Donovan war bei den Pfadfindern

Missionare

Donovan bei einer Fährfahrt im Bundesstaat Washington

Dienst im Haus des Herrn

„Eine Verkündungsmission als Vollzeitmissionar kam sowieso nicht in Frage“, erzählt Donovan. „Und das fand ich auch gar nicht schlimm. Damit hatte ich mich schnell abgefunden.“

Doch dann hörten Donovan und seine Familie von der Möglichkeit einer Service-Mission.

„Wir sprachen mit unserem Gebiets-Koordinator für Service-Missionare.
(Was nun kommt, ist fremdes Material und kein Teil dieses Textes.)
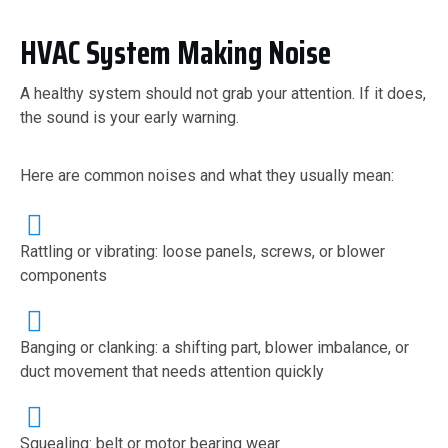
HVAC System Making Noise
A healthy system should not grab your attention. If it does,
the sound is your early warning.
Here are common noises and what they usually mean:
Rattling or vibrating: loose panels, screws, or blower
components
Banging or clanking: a shifting part, blower imbalance, or
duct movement that needs attention quickly
Squealing: belt or motor bearing wear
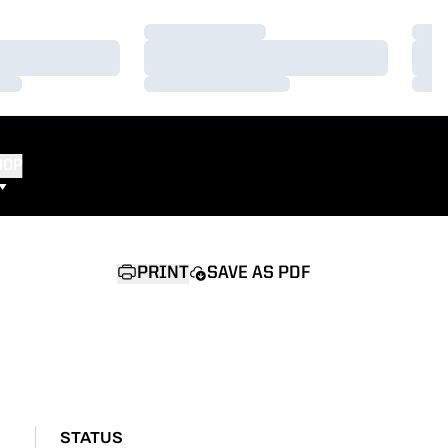
Loading…
Load
Loading…
Load
Loading…
Load
HOP
PRINT
SAVE AS PDF
STATUS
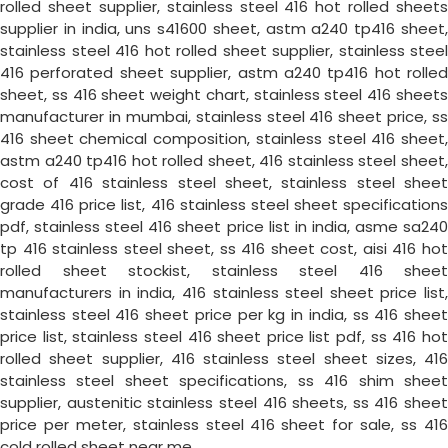
rolled sheet supplier, stainless steel 416 hot rolled sheets
supplier in india, uns s41600 sheet, astm a240 tp416 sheet,
stainless steel 416 hot rolled sheet supplier, stainless steel
416 perforated sheet supplier, astm a240 tp416 hot rolled
sheet, ss 416 sheet weight chart, stainless steel 416 sheets
manufacturer in mumbai, stainless steel 416 sheet price, ss
416 sheet chemical composition, stainless steel 416 sheet,
astm a240 tp416 hot rolled sheet, 416 stainless steel sheet,
cost of 416 stainless steel sheet, stainless steel sheet
grade 416 price list, 416 stainless steel sheet specifications
pdf, stainless steel 416 sheet price list in india, asme sa240
tp 416 stainless steel sheet, ss 416 sheet cost, aisi 416 hot
rolled sheet stockist, stainless steel 416 sheet
manufacturers in india, 416 stainless steel sheet price list,
stainless steel 416 sheet price per kg in india, ss 416 sheet
price list, stainless steel 416 sheet price list pdf, ss 416 hot
rolled sheet supplier, 416 stainless steel sheet sizes, 416
stainless steel sheet specifications, ss 416 shim sheet
supplier, austenitic stainless steel 416 sheets, ss 416 sheet
price per meter, stainless steel 416 sheet for sale, ss 416
cold rolled sheet near me.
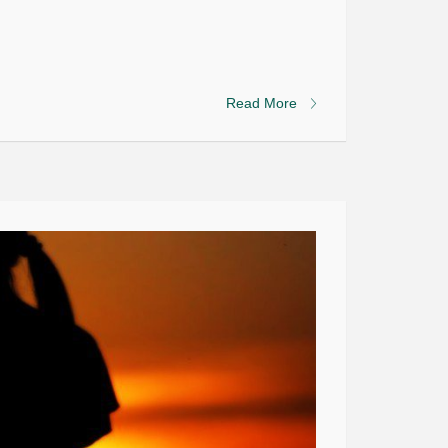
Read More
Wir haben ihm gesagt, was ich machen kann“, erinnert sich Donovan. „Mit seiner Hilfe fanden wir genau das Richtige für mich. Danach besprach er sich mit meinem Pfahlpräsidenten und meinem Bischof, um abschließend zu einem Ergebnis zu kommen.“

Kurz danach reichte Donovan seine Papiere ein, und die Berufung ließ nicht lange auf sich warten: eine Mission im Seattle-Washington-Tempel. Er wurde eingesetzt und arbeitete danach fünf Tage pro Woche im Tempel.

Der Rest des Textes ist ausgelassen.